Güne Dair Birkaç Not

Günlere genel bir anlam atfetmem, özel günlerin önemi pek yoktur benim için. Bir öğretmen olarak öğretmenler gününe de herhangi bir anlam yüklemiyorum. Lakin söylemek istediğim birkaç şey var: 

Öğretmenler yattıkları yerden maaş almıyorlar. Zaten öğretmen maaşları kaliteli bir yaşam sürebilmek için yeterli değil. Özellikle İstanbul'da yaşayan ve ev kirası ödeyen bir öğretmenseniz (benim gibi) vay halinize. 

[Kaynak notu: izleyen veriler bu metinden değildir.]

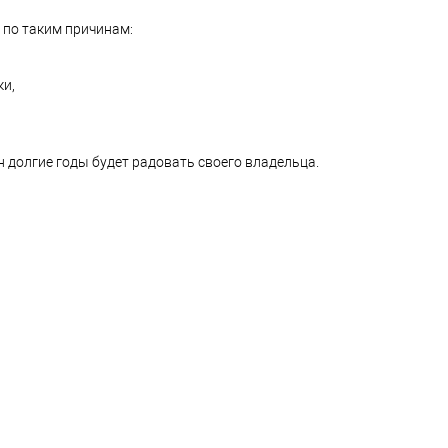
 по таким причинам:
ки,
н долгие годы будет радовать своего владельца.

Haftada bir sürü derse giren, nöbet tutan, yüzlerce öğrenci ile ayrı ayrı ilgilenmeye çalışan, bir de yüzlerce öğrencinin yüzlerce velisi ile iletişimde olan, yüzlerce yazılı kağıdı okuyan, acaba doğru bir puan mı verdim diye o kağıtları defalarca tekrar okuyan, bugün Ayşe'ye ya da Mehmet'e soğuk mu davrandım, bir davranışıma üzüldü mü acaba diye gece uykuları kaçan, tüm derslerine hazırlanarak girmek zorunda olan, gece yarılarına kadar bir sonraki günün dersine çalışan, daha iyi nasıl öğrenebilirler diye zihninin sınırlarını zorlayan, sürekli okuyup çalışan, kendini yenilemesi gereken, masa başında oturayım da paramı alıp mesai saatimi doldurup evime giderim diyemeyen, kalabalık sınıfları yönetmeye çalışan, hafta sonu hafta içi demeden kurslara, eğitimlere, seminerlere katılıp kendini yetiştirmeye çalışan, beş dakikalık ders arasında oturayım da dinleneyim demek yerine yanına gelen, sarılan ya da ağlayan öğrencisine çare bulmaya çalışan insanlar öğretmenler. 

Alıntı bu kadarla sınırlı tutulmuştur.